Convert the items below into a two-column CSV with the headers item_text and time_shown. Give one row per item, with its text and its answer each in a single quoted field, line breaks replaced by spaces, and the pictures omitted.

Records to process:
* * * *

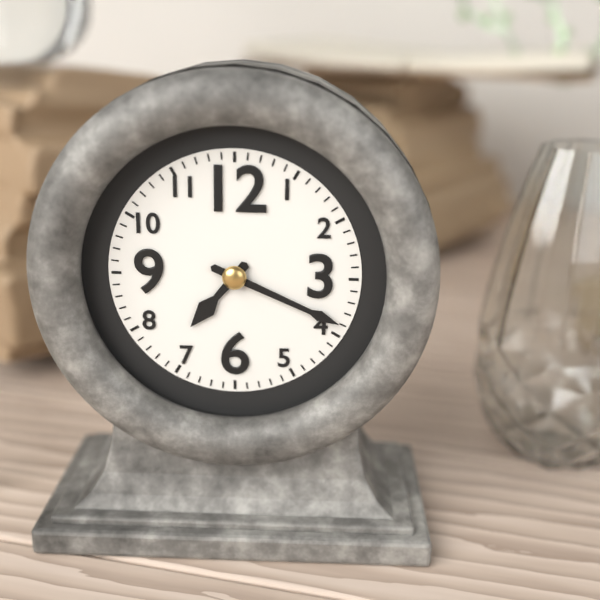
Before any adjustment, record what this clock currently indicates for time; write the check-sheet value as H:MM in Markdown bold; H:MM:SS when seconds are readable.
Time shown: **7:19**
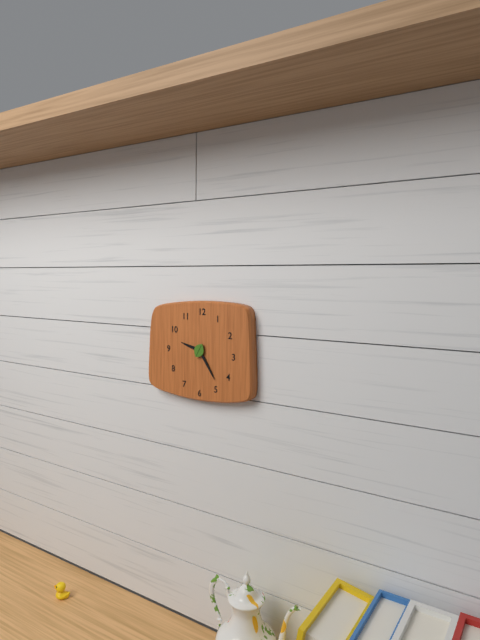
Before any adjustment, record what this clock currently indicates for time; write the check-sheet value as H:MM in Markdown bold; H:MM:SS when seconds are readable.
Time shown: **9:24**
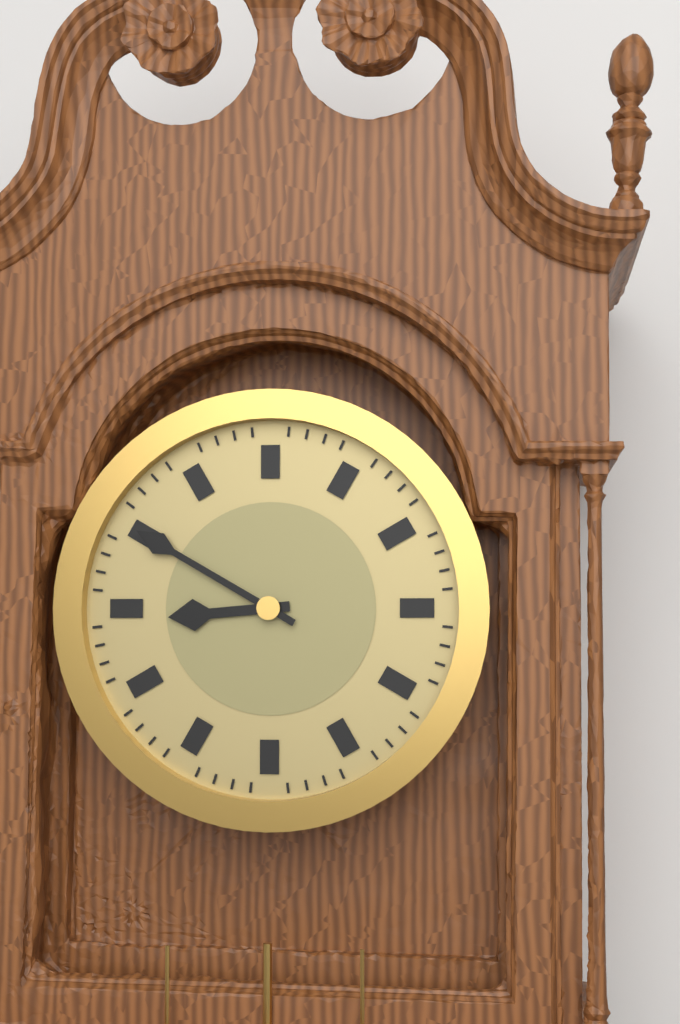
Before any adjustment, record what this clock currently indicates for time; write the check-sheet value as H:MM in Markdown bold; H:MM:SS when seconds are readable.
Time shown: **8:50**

* * * *

Result for this exercise:
item_text,time_shown
"Before any adjustment, record what this clock currently indicates for time; write the check-sheet value as H:MM in Markdown bold; H:MM:SS when seconds are readable. Time shown:","**7:19**"
"Before any adjustment, record what this clock currently indicates for time; write the check-sheet value as H:MM in Markdown bold; H:MM:SS when seconds are readable. Time shown:","**9:24**"
"Before any adjustment, record what this clock currently indicates for time; write the check-sheet value as H:MM in Markdown bold; H:MM:SS when seconds are readable. Time shown:","**8:50**"